BHP calls last drinks An interesting scoop in the Financial Times about a dispute between the Australian Workers’ Union and BHP over the issue of off-the-clock drinking for fly-in fly-out workers. The company is prohibiting beer in staff accommodation after 9.30pm and limiting workers to four standard drinks a day, a move the AWU is opposing on the grounds it infringes on the workers’ right to privacy and treats them “like children”.

It raises interesting questions about the conflicts between individual freedom and responsibility and what constitutes a reasonable requirement from a workplace to provide a safe environment. Further — along with the gig economy, the COVID expansion of work from home and the embedded intrusion of work-enabling technology in everyone’s personal lives — it goes to the forever blurring line between what constitutes a worker’s personal time and what constitutes work time. For whatever reason, the freedom warriors of Australian politics seem reasonably happy to let this one through to the keeper.

It’s an interesting insight into what FT readers see when they picture Australian miners — our favourites from the comment section:

If the workers are indeed Australian, I can begin to understand the required control mechanism.

Yeah. It’s scandalous we can’t all get drunk at work and throw dead kangaroos into rock crushers.

Poisoned chalice? Kerry Stokes’ Seven West Media has finally got around to appointing a new head of corporate communications.
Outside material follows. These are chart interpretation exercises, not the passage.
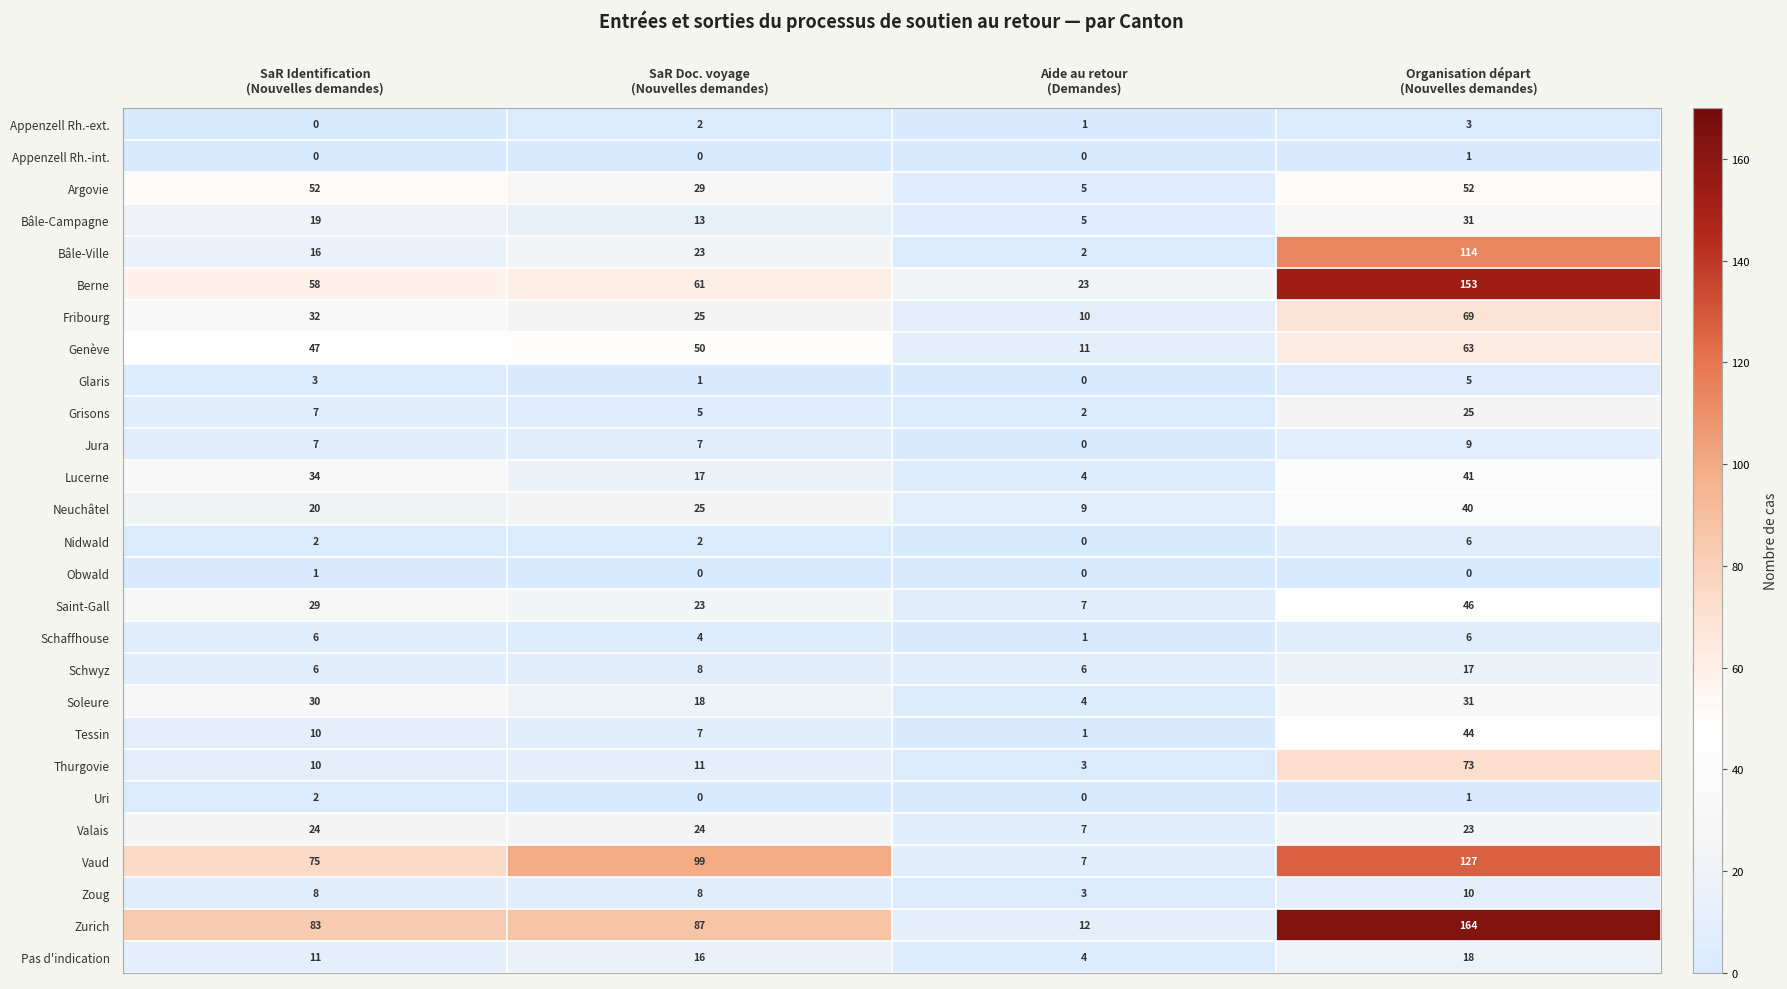

Count the Glaris values in the range 1 to 5.

3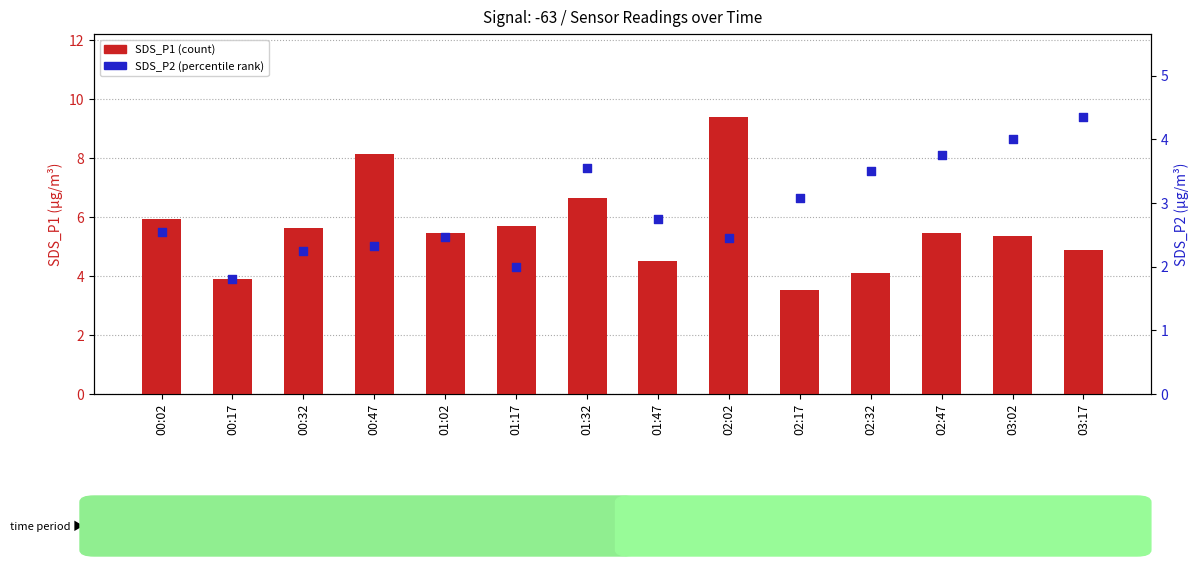

Which series contains the lowest Y value?

SDS_P2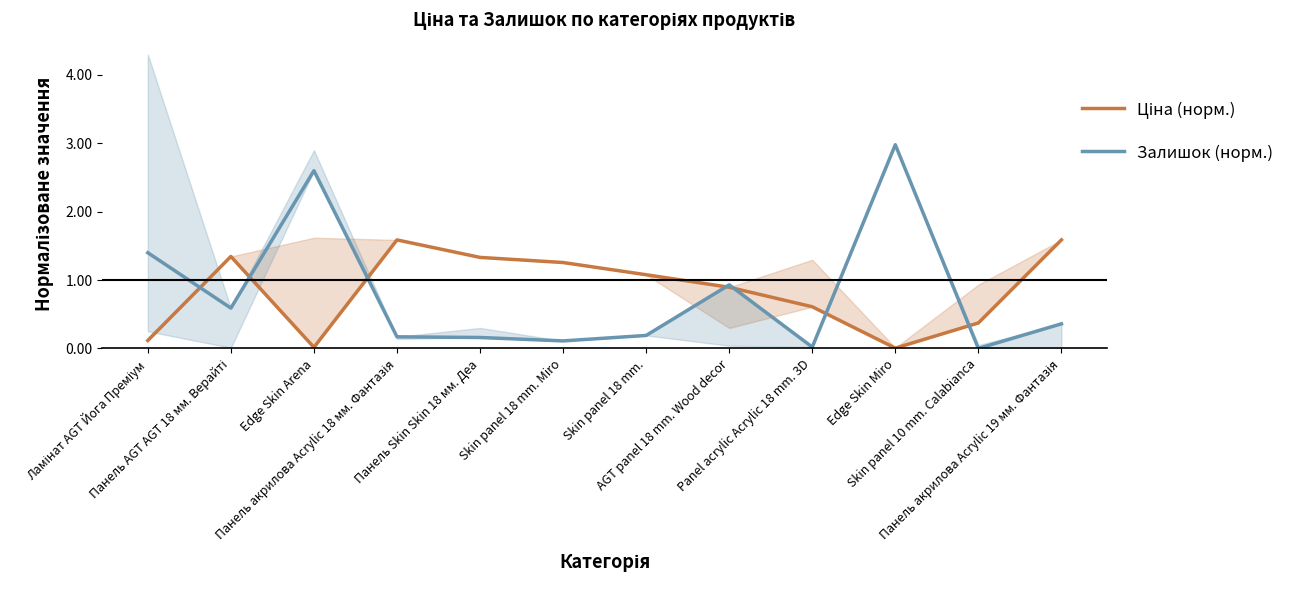

At how many categories does at least one series exceed 2?

2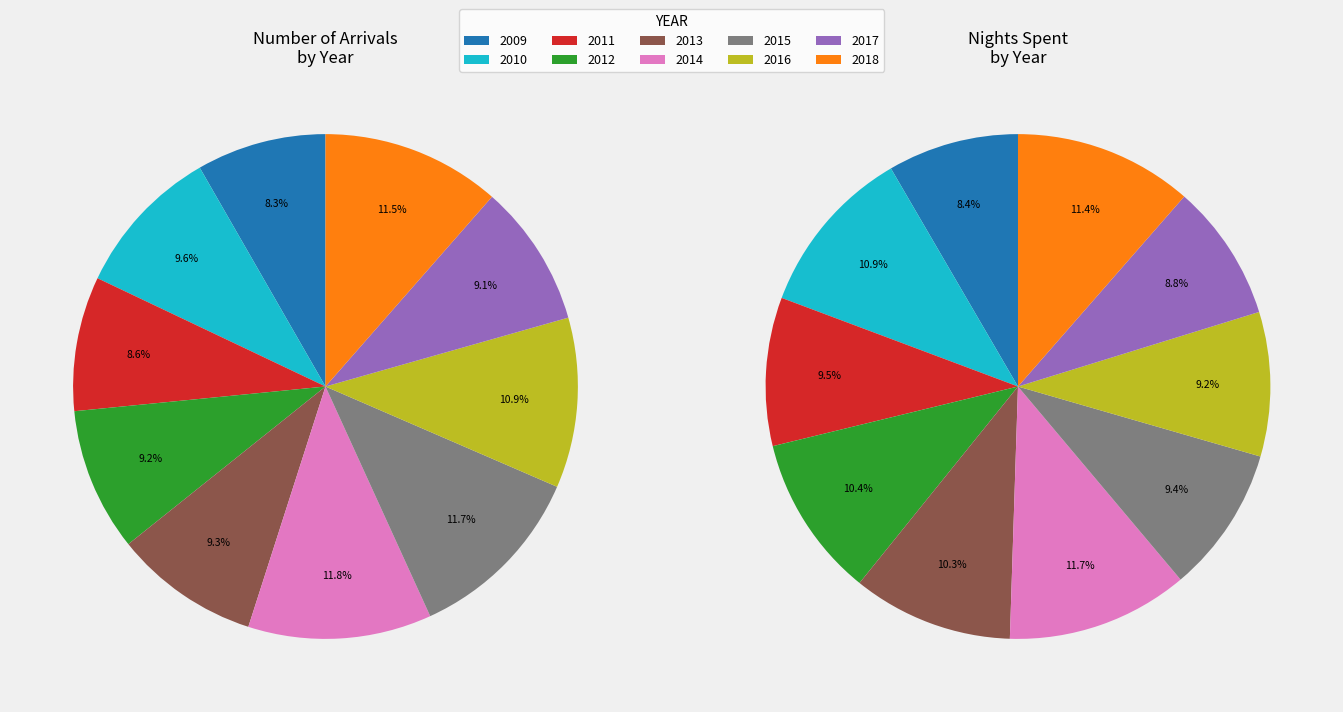

To the nearest percent, what is the difference between the 2011 and 2014 slice percentages?

2%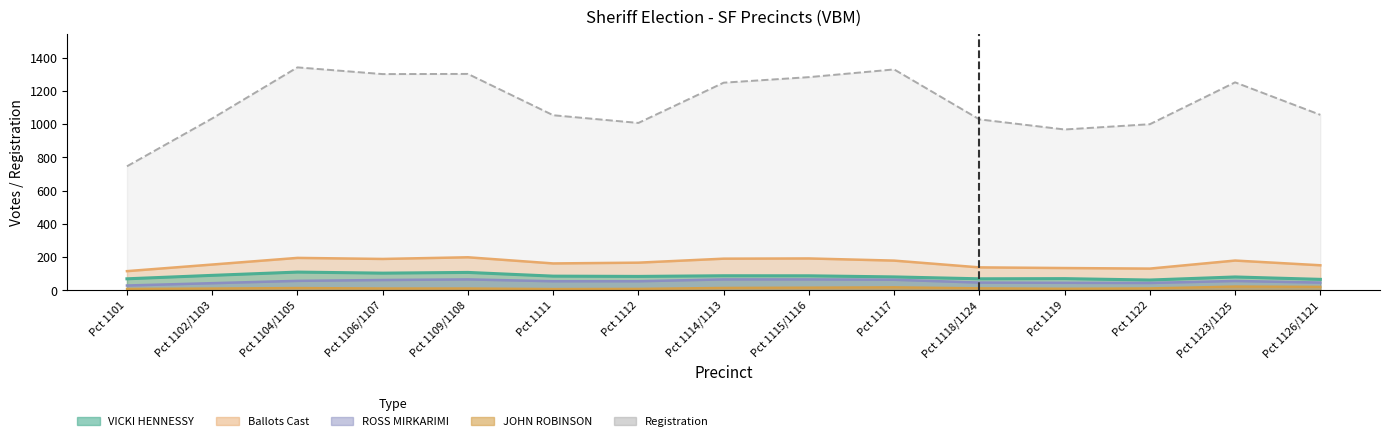

What is the label of the 14th point from the right?

Pct 1102/1103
The spot has been vacant since Stephen Browning went to Orica in Melbourne in late 2019.

The new guy is Robert Sharpe, who will report to chief marketing officer Charlotte Valente, and will be “responsible for the media group’s external and internal communications”.

Sharpe was previously corporate affairs adviser at Optus and has worked at Network 10, Spotcap Global and ITV. A long-time predecessor at Seven in this spot was Simon Francis, who left Optus to work for the Stokes company but left in late 2017 after two decades.

The contact for Monday’s announcement was Neil Shoebridge, who is now an external flack for Seven but was the long-time head flack for Ten and, before that, the long-time marketing and media writer for BRW and The Australian Financial Review.

What a small pond Australia media can be. Also, what a time to take over a communications gig at Seven West.

Wilson is not owned We have previously noted ratio magnet and Liberal backbencher Tim Wilson’s admirable commitment to just keep on posting, no matter what. On May 14, the Nine papers (via the sharp eyes of its photographer Alex Ellinghausen) revealed Wilson had taken a less committed approach to an Indigenous health fun run than he would have liked us to believe. He joined for the first 100 metres, during which he was photographed on purpose, before ducking back towards Parliament and photographed without his knowledge.

And so, a mere 10 days later, Wilson has put out a series of tweets from his morning jog, chucking out some pointed jokes about whether Ellinghausen would chronicle his run.

Typical leftie media. Happy to report when you give the impression you’ve been more involved in a public event than you actually were, but when it comes to totally apolitical morning jogs? Completely uninterested, apparently.